COS 182-6 - Teaching foundational quantitative and computational skills to early undergraduates using Jupyter Notebooks

Friday, August 11, 2017: 9:50 AM
C122, Oregon Convention Center
Brian J. Avery, Biology, Westminster College, Salt Lake City, UT and Christine A. Clay, Biology and Environmental Studies, Westminster College, Salt Lake City, UT

As the data that we collect dramatically increases in both quantity and complexity, all college graduates will need more quantitative and computational skills to be productive and successful members of society. Ecology students are no exception. Instructors are often looking for efficient and exciting (or at least non-off-putting) ways to introduce undergraduates early in their careers to the powerful data analysis tools that they will learn and use later, such as the statistical programming language, R, without overwhelming introductory students. Our question was: what is the most accessible and effective framework for teaching quantitative and computational skills in introductory ecology classes that will meet our learning goals and prepare students for continued development in statistics and advanced courses?

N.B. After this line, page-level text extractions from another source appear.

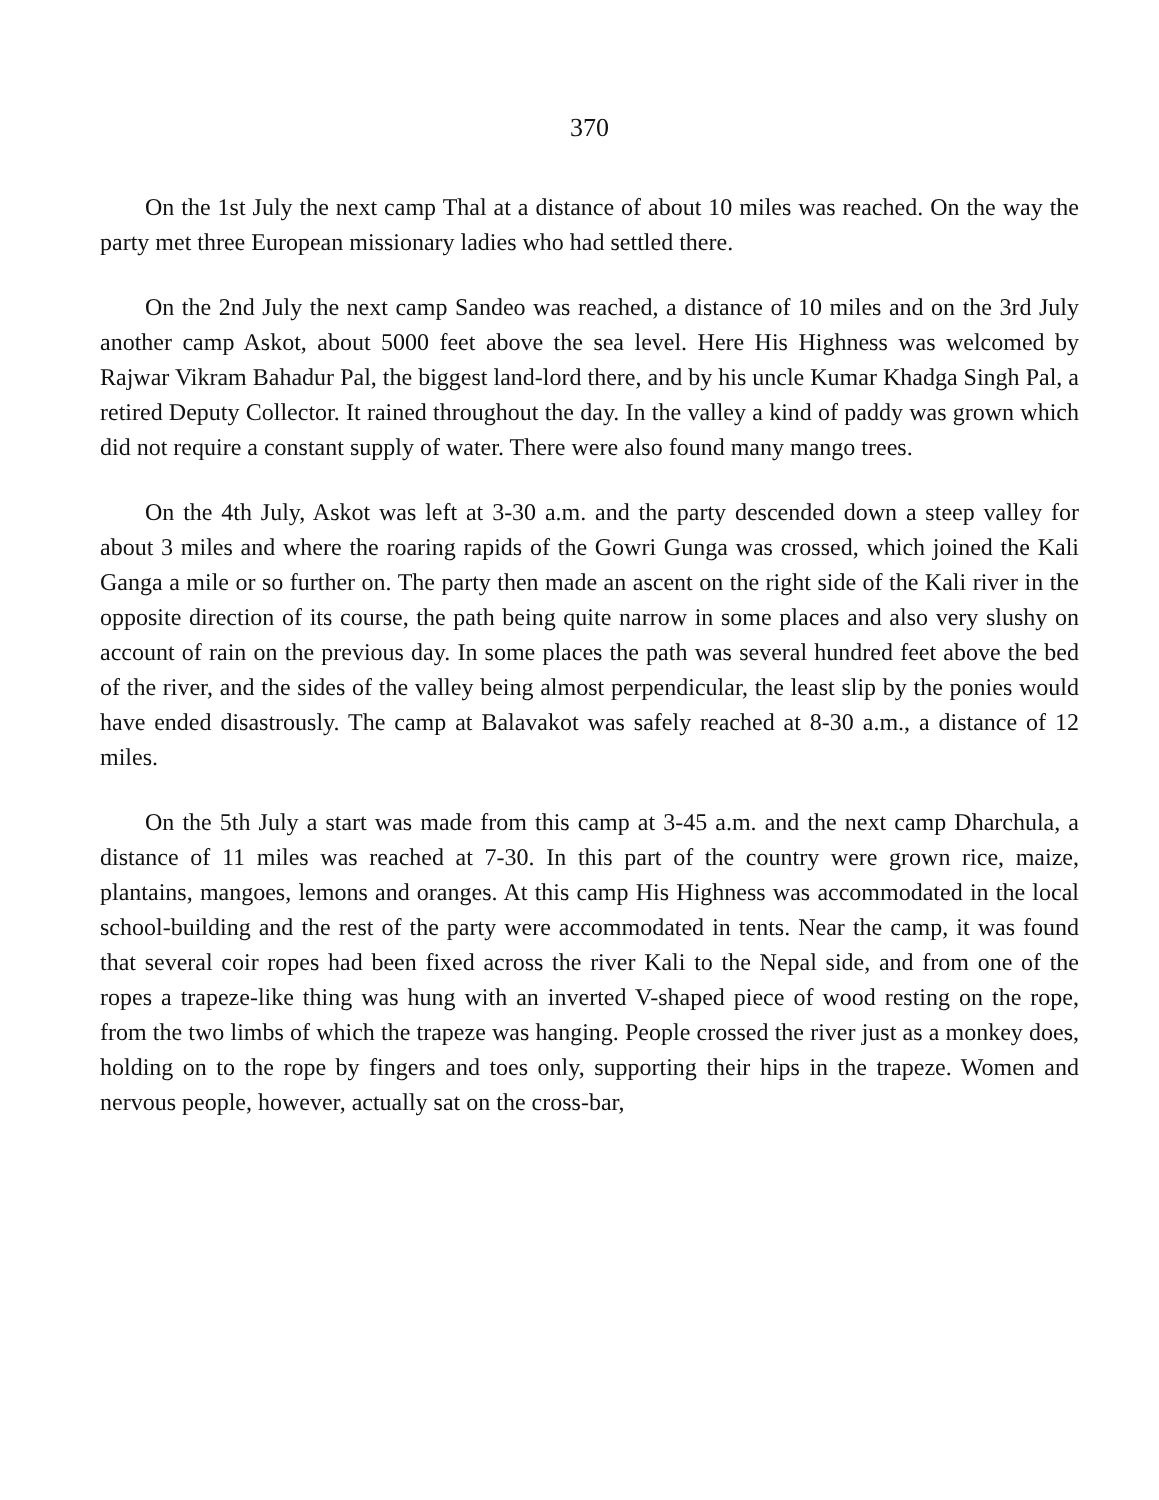370
On the 1st July the next camp Thal at a distance of about 10 miles was reached. On the way the party met three European missionary ladies who had settled there.
On the 2nd July the next camp Sandeo was reached, a distance of 10 miles and on the 3rd July another camp Askot, about 5000 feet above the sea level. Here His Highness was welcomed by Rajwar Vikram Bahadur Pal, the biggest land-lord there, and by his uncle Kumar Khadga Singh Pal, a retired Deputy Collector. It rained throughout the day. In the valley a kind of paddy was grown which did not require a constant supply of water. There were also found many mango trees.
On the 4th July, Askot was left at 3-30 a.m. and the party descended down a steep valley for about 3 miles and where the roaring rapids of the Gowri Gunga was crossed, which joined the Kali Ganga a mile or so further on. The party then made an ascent on the right side of the Kali river in the opposite direction of its course, the path being quite narrow in some places and also very slushy on account of rain on the previous day. In some places the path was several hundred feet above the bed of the river, and the sides of the valley being almost perpendicular, the least slip by the ponies would have ended disastrously. The camp at Balavakot was safely reached at 8-30 a.m., a distance of 12 miles.
On the 5th July a start was made from this camp at 3-45 a.m. and the next camp Dharchula, a distance of 11 miles was reached at 7-30. In this part of the country were grown rice, maize, plantains, mangoes, lemons and oranges. At this camp His Highness was accommodated in the local school-building and the rest of the party were accommodated in tents. Near the camp, it was found that several coir ropes had been fixed across the river Kali to the Nepal side, and from one of the ropes a trapeze-like thing was hung with an inverted V-shaped piece of wood resting on the rope, from the two limbs of which the trapeze was hanging. People crossed the river just as a monkey does, holding on to the rope by fingers and toes only, supporting their hips in the trapeze. Women and nervous people, however, actually sat on the cross-bar,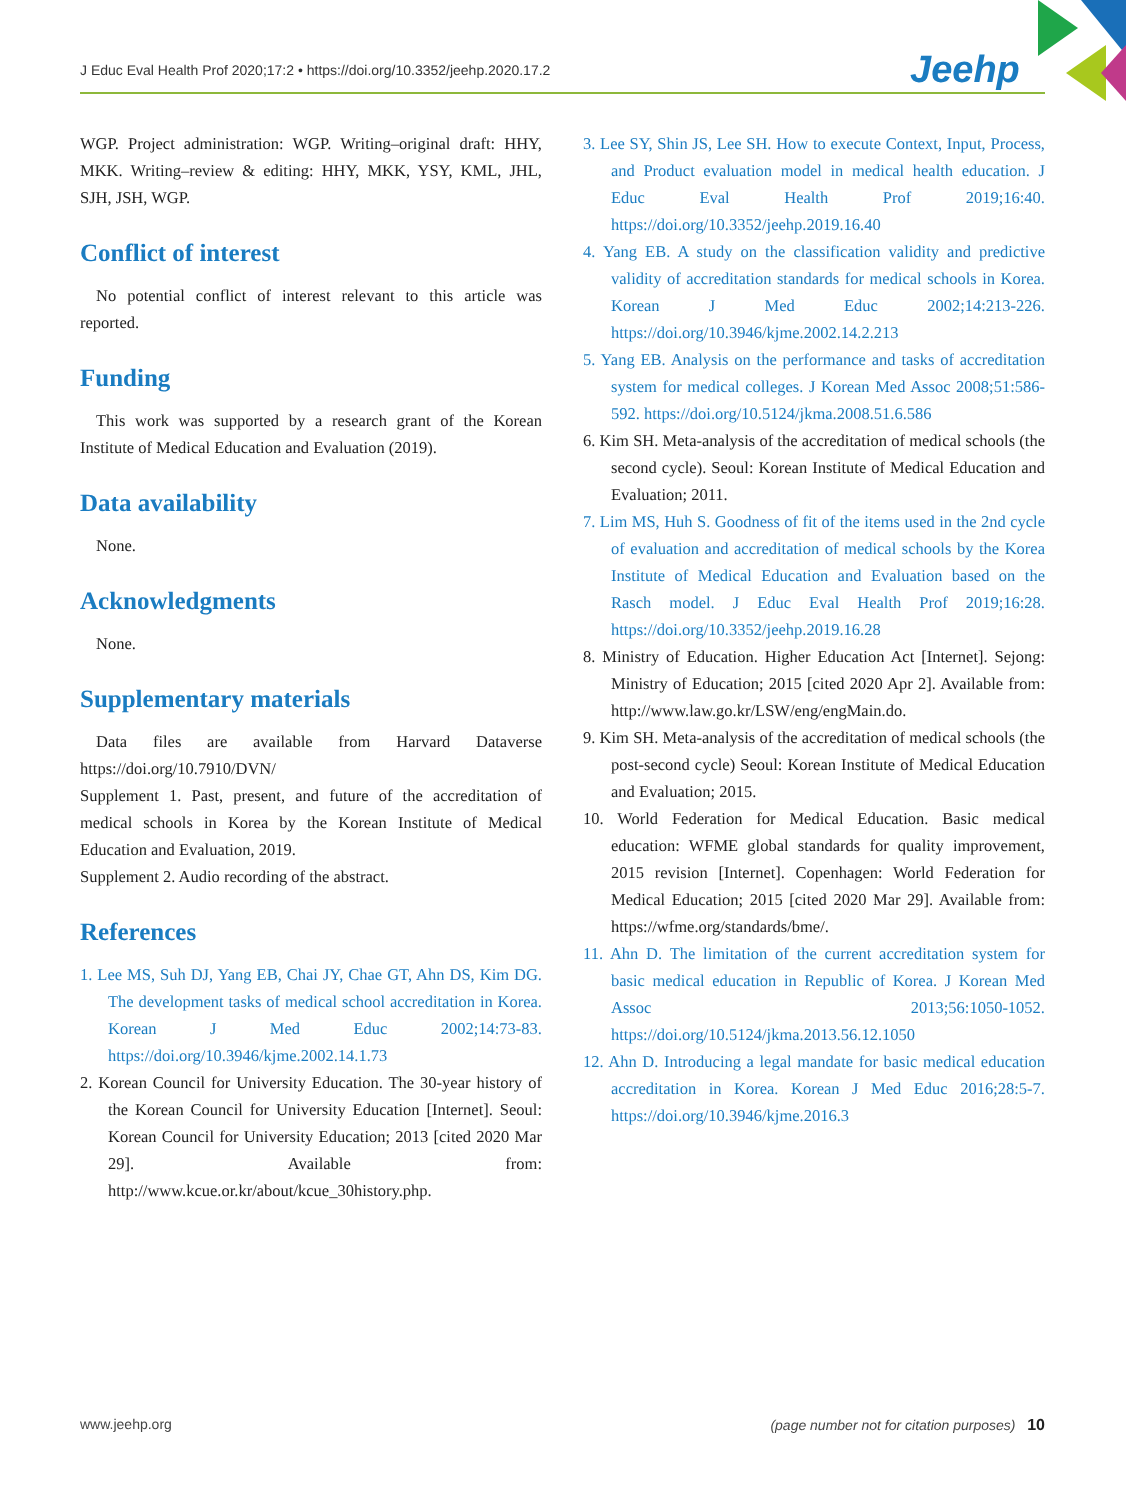J Educ Eval Health Prof 2020;17:2 • https://doi.org/10.3352/jeehp.2020.17.2
Jeehp
WGP. Project administration: WGP. Writing–original draft: HHY, MKK. Writing–review & editing: HHY, MKK, YSY, KML, JHL, SJH, JSH, WGP.
Conflict of interest
No potential conflict of interest relevant to this article was reported.
Funding
This work was supported by a research grant of the Korean Institute of Medical Education and Evaluation (2019).
Data availability
None.
Acknowledgments
None.
Supplementary materials
Data files are available from Harvard Dataverse https://doi.org/10.7910/DVN/
Supplement 1. Past, present, and future of the accreditation of medical schools in Korea by the Korean Institute of Medical Education and Evaluation, 2019.
Supplement 2. Audio recording of the abstract.
References
1. Lee MS, Suh DJ, Yang EB, Chai JY, Chae GT, Ahn DS, Kim DG. The development tasks of medical school accreditation in Korea. Korean J Med Educ 2002;14:73-83. https://doi.org/10.3946/kjme.2002.14.1.73
2. Korean Council for University Education. The 30-year history of the Korean Council for University Education [Internet]. Seoul: Korean Council for University Education; 2013 [cited 2020 Mar 29]. Available from: http://www.kcue.or.kr/about/kcue_30history.php.
3. Lee SY, Shin JS, Lee SH. How to execute Context, Input, Process, and Product evaluation model in medical health education. J Educ Eval Health Prof 2019;16:40. https://doi.org/10.3352/jeehp.2019.16.40
4. Yang EB. A study on the classification validity and predictive validity of accreditation standards for medical schools in Korea. Korean J Med Educ 2002;14:213-226. https://doi.org/10.3946/kjme.2002.14.2.213
5. Yang EB. Analysis on the performance and tasks of accreditation system for medical colleges. J Korean Med Assoc 2008;51:586-592. https://doi.org/10.5124/jkma.2008.51.6.586
6. Kim SH. Meta-analysis of the accreditation of medical schools (the second cycle). Seoul: Korean Institute of Medical Education and Evaluation; 2011.
7. Lim MS, Huh S. Goodness of fit of the items used in the 2nd cycle of evaluation and accreditation of medical schools by the Korea Institute of Medical Education and Evaluation based on the Rasch model. J Educ Eval Health Prof 2019;16:28. https://doi.org/10.3352/jeehp.2019.16.28
8. Ministry of Education. Higher Education Act [Internet]. Sejong: Ministry of Education; 2015 [cited 2020 Apr 2]. Available from: http://www.law.go.kr/LSW/eng/engMain.do.
9. Kim SH. Meta-analysis of the accreditation of medical schools (the post-second cycle) Seoul: Korean Institute of Medical Education and Evaluation; 2015.
10. World Federation for Medical Education. Basic medical education: WFME global standards for quality improvement, 2015 revision [Internet]. Copenhagen: World Federation for Medical Education; 2015 [cited 2020 Mar 29]. Available from: https://wfme.org/standards/bme/.
11. Ahn D. The limitation of the current accreditation system for basic medical education in Republic of Korea. J Korean Med Assoc 2013;56:1050-1052. https://doi.org/10.5124/jkma.2013.56.12.1050
12. Ahn D. Introducing a legal mandate for basic medical education accreditation in Korea. Korean J Med Educ 2016;28:5-7. https://doi.org/10.3946/kjme.2016.3
www.jeehp.org (page number not for citation purposes) 10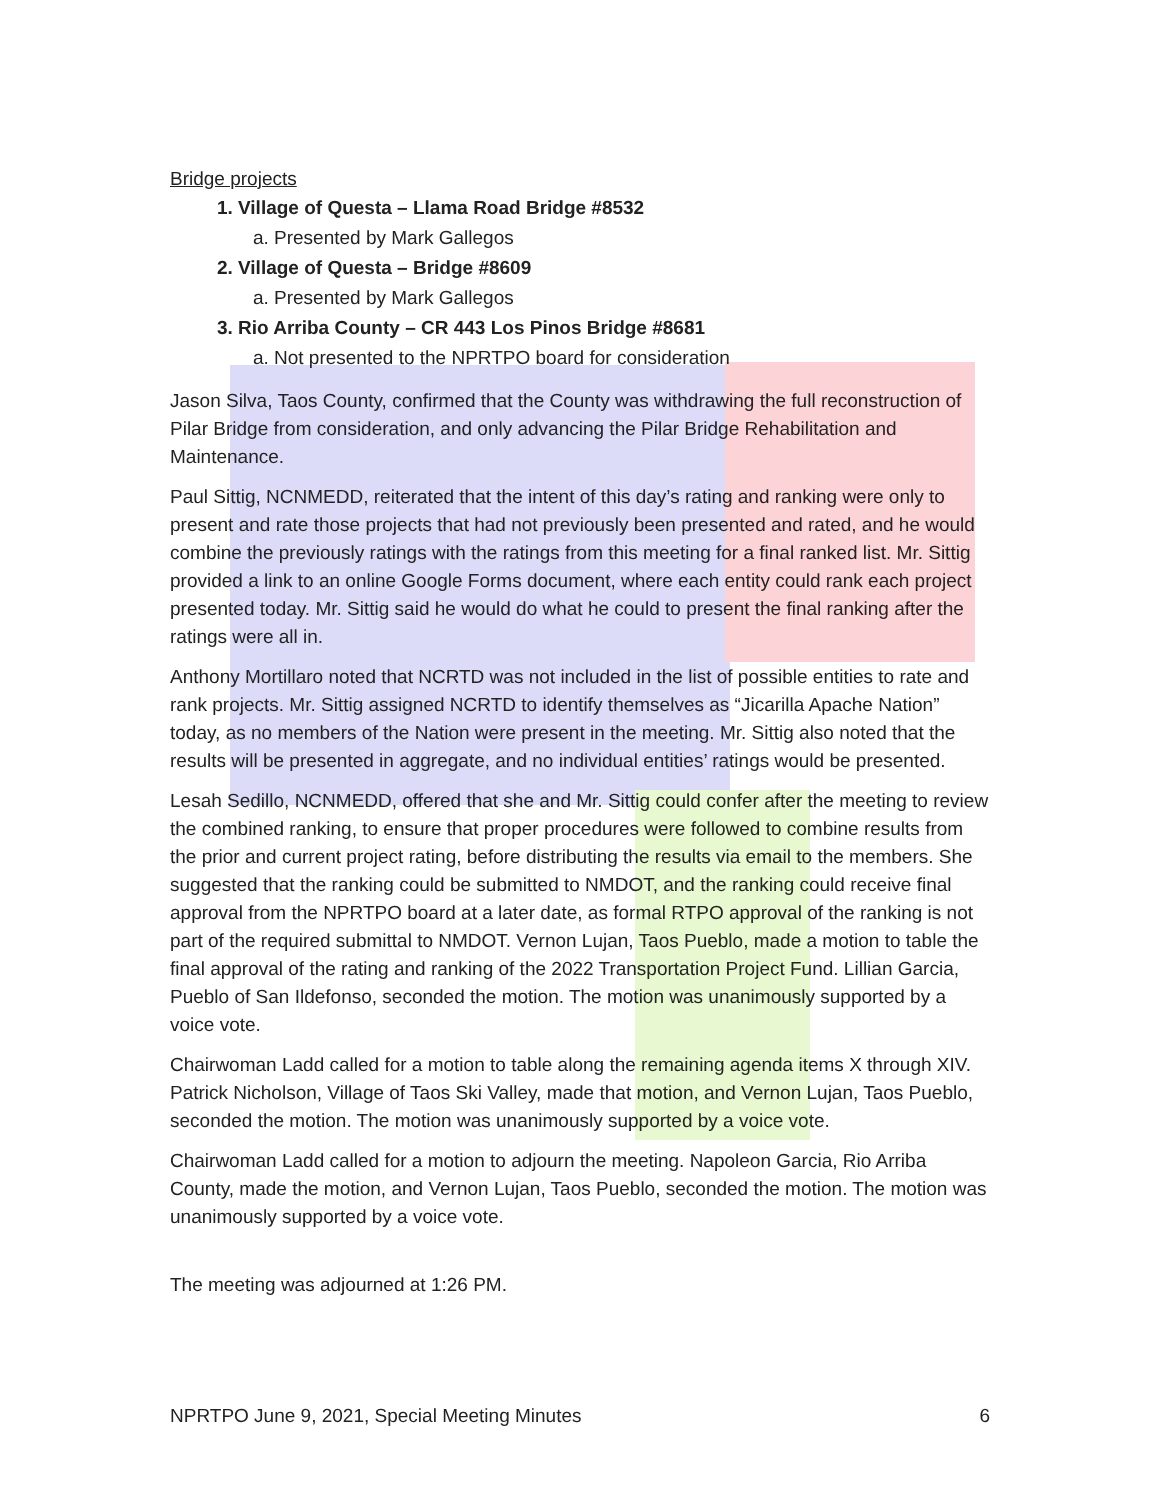Bridge projects
1. Village of Questa – Llama Road Bridge #8532
a. Presented by Mark Gallegos
2. Village of Questa – Bridge #8609
a. Presented by Mark Gallegos
3. Rio Arriba County – CR 443 Los Pinos Bridge #8681
a. Not presented to the NPRTPO board for consideration
Jason Silva, Taos County, confirmed that the County was withdrawing the full reconstruction of Pilar Bridge from consideration, and only advancing the Pilar Bridge Rehabilitation and Maintenance.
Paul Sittig, NCNMEDD, reiterated that the intent of this day’s rating and ranking were only to present and rate those projects that had not previously been presented and rated, and he would combine the previously ratings with the ratings from this meeting for a final ranked list. Mr. Sittig provided a link to an online Google Forms document, where each entity could rank each project presented today. Mr. Sittig said he would do what he could to present the final ranking after the ratings were all in.
Anthony Mortillaro noted that NCRTD was not included in the list of possible entities to rate and rank projects. Mr. Sittig assigned NCRTD to identify themselves as “Jicarilla Apache Nation” today, as no members of the Nation were present in the meeting. Mr. Sittig also noted that the results will be presented in aggregate, and no individual entities’ ratings would be presented.
Lesah Sedillo, NCNMEDD, offered that she and Mr. Sittig could confer after the meeting to review the combined ranking, to ensure that proper procedures were followed to combine results from the prior and current project rating, before distributing the results via email to the members. She suggested that the ranking could be submitted to NMDOT, and the ranking could receive final approval from the NPRTPO board at a later date, as formal RTPO approval of the ranking is not part of the required submittal to NMDOT. Vernon Lujan, Taos Pueblo, made a motion to table the final approval of the rating and ranking of the 2022 Transportation Project Fund. Lillian Garcia, Pueblo of San Ildefonso, seconded the motion. The motion was unanimously supported by a voice vote.
Chairwoman Ladd called for a motion to table along the remaining agenda items X through XIV. Patrick Nicholson, Village of Taos Ski Valley, made that motion, and Vernon Lujan, Taos Pueblo, seconded the motion. The motion was unanimously supported by a voice vote.
Chairwoman Ladd called for a motion to adjourn the meeting. Napoleon Garcia, Rio Arriba County, made the motion, and Vernon Lujan, Taos Pueblo, seconded the motion. The motion was unanimously supported by a voice vote.
The meeting was adjourned at 1:26 PM.
NPRTPO June 9, 2021, Special Meeting Minutes 6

We have developed inquiry based, active learning materials in Jupyter Notebooks to teach coding and quantitative skills to undergraduate students at several different levels. We will present our materials and discuss our experience using this open source system as an effective and accessible tool to teach quantitative and computational skills in introductory ecology. Our materials address basic calculation and graphing skills, reproducible analysis, and basic statistics using R or Python. We will discuss the advantages of Jupyter Notebooks for teaching and learning over using more basic tools such as Excel or systems with a steep learning curve such as Rstudio. The Jupyter Notebook system is relatively easy to install or use in the cloud, and combines text, code, and output all in one place that is easily exportable to HTML and PDF. It is also easy to guide students through solving scaffolded problems with code that they can adapt and modify, and to evaluate students’ thought processes as they work through everything from simple exercises to complex data analysis projects. We see Jupyter Notebooks as an easily accessible tool to get students at various levels engaged in doing ecological data science.